When anthropology students seek guidance, they turn to resident guru Paul Jamison. “Professor Jamison is the kind of mentor that most graduate students dream of having,” said former doctoral student Lisa Pawloski, now assistant professor at George Mason University. “It was because of his reputation as an excellent mentor and adviser that I chose to attend IU in the first place.”
Photo by Chris Meyer
“He combines high expectations with gentle persistence that enables students to develop into mature scholars. Like all great mentors, he achieves this through a clever sleight-of-hand that allows the student to believe the accomplishments were largely self-derived.”

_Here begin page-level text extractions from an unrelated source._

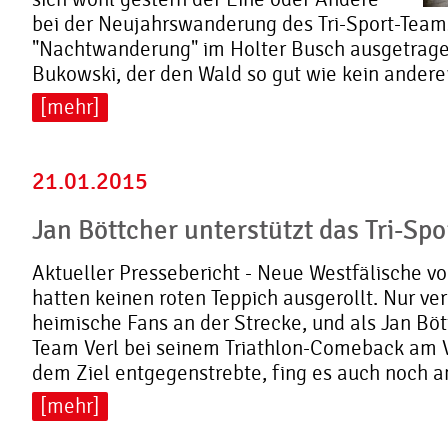
bei der Neujahrswanderung des Tri-Sport-Teams
"Nachtwanderung" im Holter Busch ausgetrage
Bukowski, der den Wald so gut wie kein anderer
[mehr]
21.01.2015
Jan Böttcher unterstützt das Tri-Sp
Aktueller Pressebericht - Neue Westfälische v
hatten keinen roten Teppich ausgerollt. Nur ve
heimische Fans an der Strecke, und als Jan Böt
Team Verl bei seinem Triathlon-Comeback am Ve
dem Ziel entgegenstrebte, fing es auch noch an 
[mehr]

— Richard Ward, dean of students and former chair of anthropology, IUPUI
A faculty member of the IU Bloomington Department of Anthropology for more than three decades, Jamison has influenced thousands of lives as a professor, a research scientist and as a member of more than 50 doctoral committees. He has served as an undergraduate adviser and has been the department’s director of graduate studies since 1993; he currently advises 125 graduate students.

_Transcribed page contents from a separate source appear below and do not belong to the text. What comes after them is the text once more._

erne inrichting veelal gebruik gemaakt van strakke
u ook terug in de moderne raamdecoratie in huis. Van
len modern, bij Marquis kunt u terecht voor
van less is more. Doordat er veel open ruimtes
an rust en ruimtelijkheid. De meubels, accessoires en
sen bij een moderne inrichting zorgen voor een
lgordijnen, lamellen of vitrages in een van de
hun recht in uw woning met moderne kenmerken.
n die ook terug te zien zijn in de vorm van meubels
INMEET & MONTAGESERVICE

One key to Jamison’s effectiveness as a mentor stems from his own expertise in research and teaching. An exacting researcher whose published topics include the Eskimos of northwestern Alaska and monozygotic twins, he has helped generations of students overcome their fear of statistics, and has demonstrated how to devise studies that are effective and ethical.

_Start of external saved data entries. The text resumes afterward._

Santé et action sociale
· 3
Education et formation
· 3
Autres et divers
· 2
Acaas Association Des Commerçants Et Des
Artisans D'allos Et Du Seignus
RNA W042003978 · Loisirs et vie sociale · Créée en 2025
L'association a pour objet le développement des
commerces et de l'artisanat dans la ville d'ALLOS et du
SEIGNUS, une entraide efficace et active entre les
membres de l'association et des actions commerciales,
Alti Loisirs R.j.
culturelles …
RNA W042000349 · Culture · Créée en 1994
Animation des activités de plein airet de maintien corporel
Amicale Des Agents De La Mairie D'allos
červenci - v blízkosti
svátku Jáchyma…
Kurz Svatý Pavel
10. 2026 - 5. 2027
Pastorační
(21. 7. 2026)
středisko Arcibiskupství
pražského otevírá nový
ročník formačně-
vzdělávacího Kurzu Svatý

Teaching still thrills him. Following his motto “involve me, and I’ll learn,” his classes buzz with engaging activities. In recognition of his teaching mastery, Jamison received an Instructional Development Fellowship from the IU Bloomington Dean of Faculties, won a Teaching Excellence Recognition Award and has been elected to the university-wide Faculty Colloquium on Excellence in Teaching.
Former student Eric Worch, now education department chair at the University of Michigan—Flint, recalled the advice Jamison gave him when he was unsure of his career path.
“I have had many outstanding professors at IU, but without the assistance of Professor Jamison, I would not be where I am today,” said Worch.